Aim of the exercise ▸ Which book does the list of Python learning tips say to read free online?

[Exercise text — start]


  • Discover list comprehensions
  • Discover generators
  • Incorporate map, reduce, filter, iter, range, xrange often into your code
  • Discover Decorators
  • Write recursive functions, a lot
  • Discover itertools and functools
  • Read Real World Haskell (read free online)
  • Rewrite all your old Python code with tons of higher order functions, recursion, and whatnot.
  • Annoy your cubicle mates every time they present you with a Python class. Claim it could be "better" implemented as a dictionary plus some functions. Embrace functional programming.
  • Rediscover the Strategy pattern and then all those things from imperative code you tried so hard to forget after Haskell.
  • Find a balance.

  • One good way to further your Python knowledge is to dig into the source code of the libraries, platforms, and frameworks you use already.

    For example if you're building a site on Django, many questions that might stump you can be answered by looking at how Django implements the feature in question.

[Exercise text — finish]
[Provided data — start]

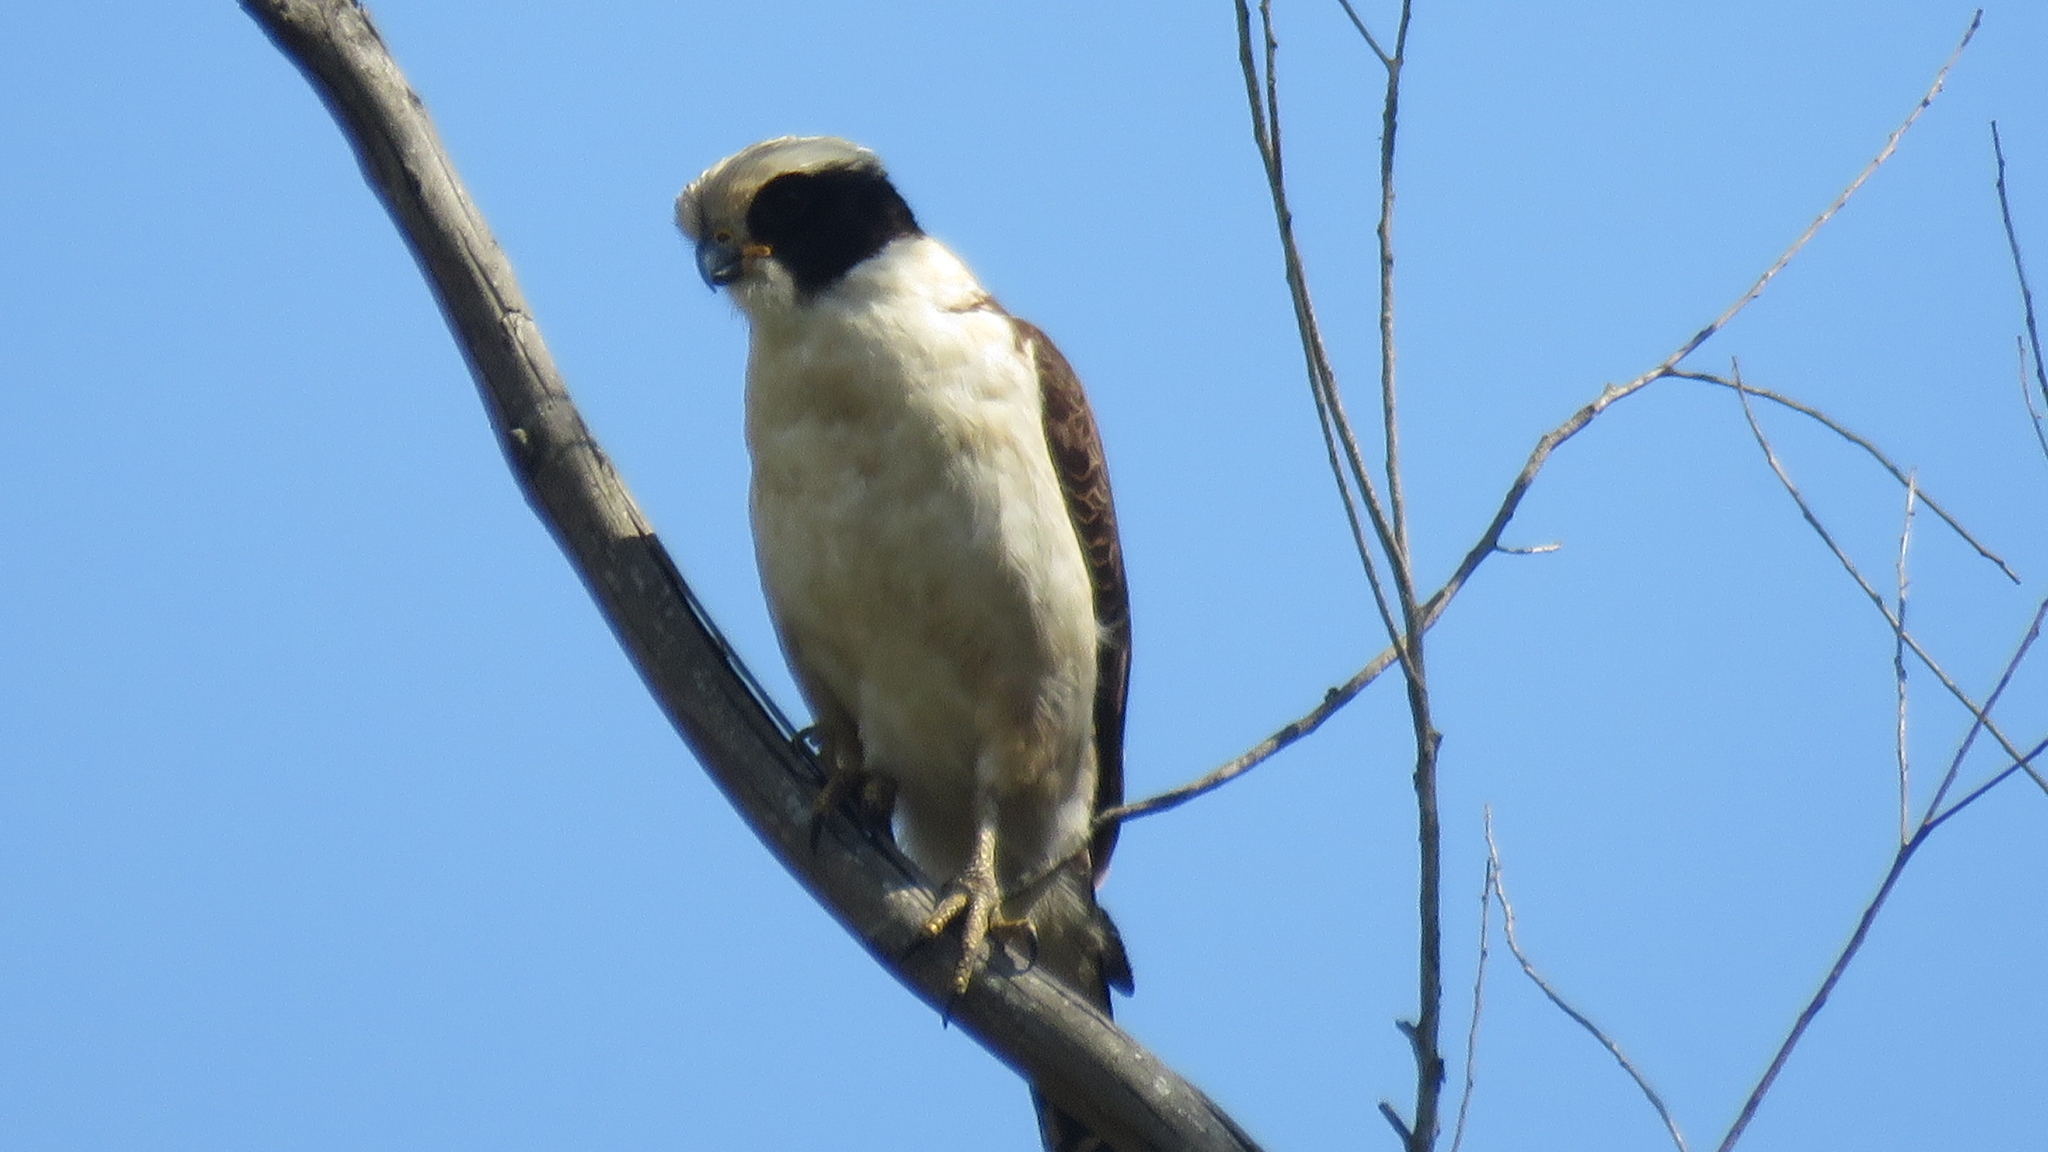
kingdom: Animalia
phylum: Chordata
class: Aves
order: Falconiformes
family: Falconidae
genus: Herpetotheres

[Provided data — finish]

Exercise result ▸ Real World Haskell